In 18-minute research sessions consuming ~150k tokens per round, Codex consistently outperformed GPT-5 in both speed and reasoning quality.

Architecture: Two-Stage Progression

Agent Mode uses a Human-in-the-Loop (HIL) → Research progression:

Stage 1: HIL (Quick Search + User Confirmation)
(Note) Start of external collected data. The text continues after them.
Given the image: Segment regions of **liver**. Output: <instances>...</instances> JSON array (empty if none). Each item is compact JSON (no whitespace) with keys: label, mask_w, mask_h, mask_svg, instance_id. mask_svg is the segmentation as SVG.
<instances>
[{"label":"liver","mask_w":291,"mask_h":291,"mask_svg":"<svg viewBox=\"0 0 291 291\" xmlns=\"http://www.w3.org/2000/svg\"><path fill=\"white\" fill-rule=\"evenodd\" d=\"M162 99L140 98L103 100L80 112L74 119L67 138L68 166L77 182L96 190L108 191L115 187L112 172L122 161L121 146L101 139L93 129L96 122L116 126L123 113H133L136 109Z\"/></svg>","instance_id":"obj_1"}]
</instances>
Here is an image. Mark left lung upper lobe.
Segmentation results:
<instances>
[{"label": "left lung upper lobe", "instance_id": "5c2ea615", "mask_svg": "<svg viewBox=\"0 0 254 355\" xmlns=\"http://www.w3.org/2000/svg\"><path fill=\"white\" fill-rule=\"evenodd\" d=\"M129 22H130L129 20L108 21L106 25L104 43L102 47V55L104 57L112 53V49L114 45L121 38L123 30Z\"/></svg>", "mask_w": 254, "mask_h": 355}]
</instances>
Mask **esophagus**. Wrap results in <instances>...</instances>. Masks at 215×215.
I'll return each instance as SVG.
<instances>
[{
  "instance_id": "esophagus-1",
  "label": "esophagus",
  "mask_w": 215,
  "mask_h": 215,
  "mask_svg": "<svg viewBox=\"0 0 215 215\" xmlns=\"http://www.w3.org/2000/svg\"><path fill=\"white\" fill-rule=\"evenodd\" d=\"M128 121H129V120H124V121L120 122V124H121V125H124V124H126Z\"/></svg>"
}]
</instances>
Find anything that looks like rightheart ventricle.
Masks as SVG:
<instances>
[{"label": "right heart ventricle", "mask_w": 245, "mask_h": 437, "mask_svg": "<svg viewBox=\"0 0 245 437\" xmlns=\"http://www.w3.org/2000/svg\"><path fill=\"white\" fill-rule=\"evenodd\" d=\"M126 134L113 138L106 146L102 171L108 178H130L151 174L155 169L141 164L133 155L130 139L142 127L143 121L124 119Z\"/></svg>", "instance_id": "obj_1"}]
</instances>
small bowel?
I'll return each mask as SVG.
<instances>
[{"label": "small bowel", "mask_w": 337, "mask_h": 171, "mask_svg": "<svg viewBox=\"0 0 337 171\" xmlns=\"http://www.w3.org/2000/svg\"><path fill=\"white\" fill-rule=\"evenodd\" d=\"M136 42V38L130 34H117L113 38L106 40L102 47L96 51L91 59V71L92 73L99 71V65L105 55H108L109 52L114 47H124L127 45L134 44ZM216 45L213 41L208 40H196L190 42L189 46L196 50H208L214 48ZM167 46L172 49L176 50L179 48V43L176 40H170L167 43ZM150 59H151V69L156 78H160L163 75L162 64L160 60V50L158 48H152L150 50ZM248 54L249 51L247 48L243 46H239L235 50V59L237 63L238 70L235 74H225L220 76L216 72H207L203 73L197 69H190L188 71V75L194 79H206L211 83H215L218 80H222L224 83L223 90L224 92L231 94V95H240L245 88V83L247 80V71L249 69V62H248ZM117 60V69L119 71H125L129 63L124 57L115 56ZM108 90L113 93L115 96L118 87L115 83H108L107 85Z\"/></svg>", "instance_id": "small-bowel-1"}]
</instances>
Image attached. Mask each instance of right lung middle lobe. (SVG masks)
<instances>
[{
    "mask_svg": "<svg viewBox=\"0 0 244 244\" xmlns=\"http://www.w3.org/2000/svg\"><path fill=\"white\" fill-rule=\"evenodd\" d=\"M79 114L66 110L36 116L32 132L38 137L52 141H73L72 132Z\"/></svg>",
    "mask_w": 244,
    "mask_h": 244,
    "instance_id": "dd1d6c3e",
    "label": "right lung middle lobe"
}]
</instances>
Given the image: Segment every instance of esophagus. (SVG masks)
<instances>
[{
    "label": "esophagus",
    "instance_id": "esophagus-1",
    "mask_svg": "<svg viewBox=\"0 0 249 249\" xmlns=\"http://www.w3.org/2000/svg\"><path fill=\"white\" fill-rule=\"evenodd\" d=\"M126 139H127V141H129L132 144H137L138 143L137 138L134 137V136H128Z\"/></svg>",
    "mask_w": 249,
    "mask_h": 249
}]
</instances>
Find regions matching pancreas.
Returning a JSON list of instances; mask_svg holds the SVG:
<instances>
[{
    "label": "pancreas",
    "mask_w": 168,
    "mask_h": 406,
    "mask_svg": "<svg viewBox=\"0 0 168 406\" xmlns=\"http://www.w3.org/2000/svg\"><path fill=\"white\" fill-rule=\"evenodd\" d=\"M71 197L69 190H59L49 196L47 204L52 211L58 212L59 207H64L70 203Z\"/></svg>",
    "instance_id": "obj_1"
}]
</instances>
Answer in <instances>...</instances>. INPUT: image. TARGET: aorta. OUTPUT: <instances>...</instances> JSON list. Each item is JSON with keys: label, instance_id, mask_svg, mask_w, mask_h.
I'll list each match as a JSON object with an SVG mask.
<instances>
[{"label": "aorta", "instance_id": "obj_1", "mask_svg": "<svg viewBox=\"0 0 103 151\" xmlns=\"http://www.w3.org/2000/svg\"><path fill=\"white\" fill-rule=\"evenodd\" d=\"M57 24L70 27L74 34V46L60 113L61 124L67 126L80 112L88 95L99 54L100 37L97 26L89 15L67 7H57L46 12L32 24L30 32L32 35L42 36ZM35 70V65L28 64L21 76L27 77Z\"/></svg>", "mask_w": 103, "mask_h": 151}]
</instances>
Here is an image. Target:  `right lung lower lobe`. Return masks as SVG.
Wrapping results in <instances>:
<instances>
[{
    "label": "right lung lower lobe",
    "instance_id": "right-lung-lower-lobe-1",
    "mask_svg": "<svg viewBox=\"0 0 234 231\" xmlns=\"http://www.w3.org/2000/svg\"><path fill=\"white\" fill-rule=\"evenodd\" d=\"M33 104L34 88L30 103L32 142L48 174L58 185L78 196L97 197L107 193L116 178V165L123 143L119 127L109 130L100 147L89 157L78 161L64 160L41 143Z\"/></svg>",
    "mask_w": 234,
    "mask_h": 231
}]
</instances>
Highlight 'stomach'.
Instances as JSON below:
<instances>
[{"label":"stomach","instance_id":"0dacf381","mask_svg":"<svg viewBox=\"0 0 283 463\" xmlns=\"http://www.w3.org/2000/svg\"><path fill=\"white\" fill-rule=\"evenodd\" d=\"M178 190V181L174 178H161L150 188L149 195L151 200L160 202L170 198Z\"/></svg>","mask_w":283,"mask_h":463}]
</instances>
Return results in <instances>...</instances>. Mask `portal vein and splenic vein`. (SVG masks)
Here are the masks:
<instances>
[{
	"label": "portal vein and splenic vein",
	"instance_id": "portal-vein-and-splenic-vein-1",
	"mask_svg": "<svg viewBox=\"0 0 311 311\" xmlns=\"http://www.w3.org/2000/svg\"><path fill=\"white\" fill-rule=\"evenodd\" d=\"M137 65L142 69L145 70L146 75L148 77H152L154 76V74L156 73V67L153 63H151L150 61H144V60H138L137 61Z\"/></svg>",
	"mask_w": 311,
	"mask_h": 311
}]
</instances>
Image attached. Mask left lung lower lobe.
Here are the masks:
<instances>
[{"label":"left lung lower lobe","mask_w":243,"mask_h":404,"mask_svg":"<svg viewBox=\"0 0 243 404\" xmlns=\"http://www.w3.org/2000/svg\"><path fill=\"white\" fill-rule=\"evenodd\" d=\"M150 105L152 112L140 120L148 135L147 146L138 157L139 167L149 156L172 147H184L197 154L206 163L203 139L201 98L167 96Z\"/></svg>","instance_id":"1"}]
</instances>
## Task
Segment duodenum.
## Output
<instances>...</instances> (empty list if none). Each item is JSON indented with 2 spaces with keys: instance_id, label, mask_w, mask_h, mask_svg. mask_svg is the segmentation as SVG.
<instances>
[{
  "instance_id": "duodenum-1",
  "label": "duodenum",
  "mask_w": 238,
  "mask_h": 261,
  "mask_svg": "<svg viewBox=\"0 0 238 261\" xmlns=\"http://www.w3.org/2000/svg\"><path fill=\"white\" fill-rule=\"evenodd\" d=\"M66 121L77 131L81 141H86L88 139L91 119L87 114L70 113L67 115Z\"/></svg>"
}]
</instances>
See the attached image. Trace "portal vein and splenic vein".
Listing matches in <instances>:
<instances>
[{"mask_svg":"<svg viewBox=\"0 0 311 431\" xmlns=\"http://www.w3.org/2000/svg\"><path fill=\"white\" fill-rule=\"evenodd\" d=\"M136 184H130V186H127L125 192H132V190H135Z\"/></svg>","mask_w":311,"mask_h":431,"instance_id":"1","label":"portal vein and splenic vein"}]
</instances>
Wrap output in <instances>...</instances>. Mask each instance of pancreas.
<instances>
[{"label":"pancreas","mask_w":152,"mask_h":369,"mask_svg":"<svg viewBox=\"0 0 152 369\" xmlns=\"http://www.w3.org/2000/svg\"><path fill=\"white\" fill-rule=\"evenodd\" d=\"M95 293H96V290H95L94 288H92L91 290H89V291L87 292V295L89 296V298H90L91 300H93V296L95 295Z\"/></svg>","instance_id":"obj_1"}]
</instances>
  1. User Query → web_search → Quick Results
  2. → LLM provides initial analysis
  3. → User decides: "Good enough" or "Go deeper"
  4. → If deeper → call start_researchStage 2

Stage 2: Research (Full Toolset Unleashed)

Workspace Initialization:

  • progress.md (strategy tracker)
  • notes.md (research findings)
  • draft.md (answer composition)
  • cache/ (article storage)

Research Loop (up to 200 iterations):

  1. Tool calls → Results → Update workspace files
  2. Agent maintains progress.md:
    • Overall goal
    • Current stage (searching? analyzing? writing?)
    • Next steps
  3. Agent fills notes.md:
    • Key findings from each article
    • Data points, quotes, insights
  4. Agent drafts answer in draft.md:
    • Structured argument with [1][2] citations
  5. If context > 280k tokens:
    • compact_context auto-triggers
  6. When done: call stop_answer

HTML Blog Generation Phase:

  • Load draft.md and notes.md
  • Inject 2000-word prompt template
  • Generate Notion-inspired HTML blog
  • Extract to artifact.html

Tools (12+ total):

Core Research Tools:

  • web_search: Search and cache articles
  • file_read, file_write, file_list: Workspace file management
  • execute_python: E2B sandbox for data analysis, visualization (optional)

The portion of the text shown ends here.